While a crawl is running, you can track its progress in real time:

  • Progress counters — Pages discovered, fetched, processed, embedded, and failed
  • Insights — Duration, fetch rate, average text length, and HTTP status breakdown
  • Crawled pages table — Every page with its URL, title, HTTP status code, and text statistics
  • Run history — View all previous runs for a crawl to compare results over time

Re-crawling#

Click Refresh on a crawl to start a new run. This re-fetches all pages and rebuilds the knowledge base for that crawl. Use this after you update your website content to keep your chatbot's answers current.

Crawl credits#

Each page fetched consumes one crawl credit from your monthly allowance. Credits are shared across all chatbots in your organization, so plan your crawl settings accordingly.

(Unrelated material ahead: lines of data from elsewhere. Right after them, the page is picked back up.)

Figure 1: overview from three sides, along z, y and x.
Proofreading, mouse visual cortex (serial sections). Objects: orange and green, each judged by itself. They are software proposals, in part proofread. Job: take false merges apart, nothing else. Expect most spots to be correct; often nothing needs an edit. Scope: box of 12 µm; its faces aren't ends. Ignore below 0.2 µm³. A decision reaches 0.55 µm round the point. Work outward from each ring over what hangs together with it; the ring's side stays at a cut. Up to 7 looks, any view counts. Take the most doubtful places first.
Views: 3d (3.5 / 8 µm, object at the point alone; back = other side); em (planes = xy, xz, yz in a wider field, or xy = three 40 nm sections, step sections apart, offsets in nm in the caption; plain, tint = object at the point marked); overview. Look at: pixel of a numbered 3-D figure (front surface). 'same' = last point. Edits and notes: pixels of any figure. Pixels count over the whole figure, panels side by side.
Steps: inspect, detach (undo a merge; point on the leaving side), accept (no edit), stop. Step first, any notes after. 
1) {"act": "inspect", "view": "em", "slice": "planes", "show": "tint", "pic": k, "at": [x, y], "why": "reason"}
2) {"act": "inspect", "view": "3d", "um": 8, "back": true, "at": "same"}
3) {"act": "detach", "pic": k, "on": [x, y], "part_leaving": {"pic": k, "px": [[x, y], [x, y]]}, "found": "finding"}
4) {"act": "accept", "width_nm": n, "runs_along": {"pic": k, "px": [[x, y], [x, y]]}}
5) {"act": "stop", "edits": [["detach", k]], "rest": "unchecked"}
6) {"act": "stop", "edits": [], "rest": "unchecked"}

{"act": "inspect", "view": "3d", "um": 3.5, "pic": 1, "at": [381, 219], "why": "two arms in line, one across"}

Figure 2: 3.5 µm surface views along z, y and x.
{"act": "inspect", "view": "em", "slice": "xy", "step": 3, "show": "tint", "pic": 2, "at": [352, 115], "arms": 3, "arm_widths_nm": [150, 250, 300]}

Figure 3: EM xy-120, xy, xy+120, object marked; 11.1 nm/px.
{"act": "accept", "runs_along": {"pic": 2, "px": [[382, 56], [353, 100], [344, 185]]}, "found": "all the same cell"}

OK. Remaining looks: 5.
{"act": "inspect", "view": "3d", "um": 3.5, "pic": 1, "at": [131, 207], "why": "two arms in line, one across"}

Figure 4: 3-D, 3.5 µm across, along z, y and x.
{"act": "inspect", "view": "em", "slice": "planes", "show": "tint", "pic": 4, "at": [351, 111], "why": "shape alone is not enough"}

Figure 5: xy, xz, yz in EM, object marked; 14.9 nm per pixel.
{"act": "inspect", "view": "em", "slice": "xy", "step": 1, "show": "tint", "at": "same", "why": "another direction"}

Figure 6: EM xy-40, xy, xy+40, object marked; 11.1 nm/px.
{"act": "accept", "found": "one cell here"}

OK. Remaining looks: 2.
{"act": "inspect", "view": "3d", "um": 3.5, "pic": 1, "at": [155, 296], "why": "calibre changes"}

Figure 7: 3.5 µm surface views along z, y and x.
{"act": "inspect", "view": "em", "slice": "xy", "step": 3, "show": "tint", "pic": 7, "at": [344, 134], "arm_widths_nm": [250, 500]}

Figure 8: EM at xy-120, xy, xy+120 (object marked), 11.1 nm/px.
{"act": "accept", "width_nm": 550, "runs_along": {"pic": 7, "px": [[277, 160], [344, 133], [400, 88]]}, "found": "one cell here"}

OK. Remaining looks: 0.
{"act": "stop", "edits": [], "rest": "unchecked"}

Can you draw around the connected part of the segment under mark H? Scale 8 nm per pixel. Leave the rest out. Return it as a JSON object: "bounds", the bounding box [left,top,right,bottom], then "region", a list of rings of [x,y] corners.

See Plans for credit limits on each plan.

Q&A entries#

What are Q&A entries?#

Q&A entries are manually curated question-and-answer pairs that you add directly to your chatbot's knowledge base. Use them to:

  • Handle FAQs your website doesn't cover
  • Override or supplement crawled content with more precise answers
  • Add responses for common sales or support questions
  • Fill gaps while your site content catches up

Creating a Q&A entry#

Navigate to Data Sources and open the Q&A tab. Click Add entry and fill in the following:

Field Required Description
Question Yes The question visitors might ask
Answer Yes The response the chatbot should give
Additional context No Background information that helps the chatbot understand when to use this answer

Q&A entries are indexed immediately after you save them — no crawl run needed.

Limits#

The number of Q&A entries you can create depends on your plan. See Plans for details.

How crawls and Q&A work together#

When a visitor asks a question, HyperHelp searches both crawled content and Q&A entries to find the best answer. Q&A entries receive a slight relevance boost, so they're preferred when both sources match equally well.

This means you can use Q&A entries to fine-tune your chatbot's responses without modifying your website content. Crawled pages provide broad coverage, and Q&A entries handle the specifics.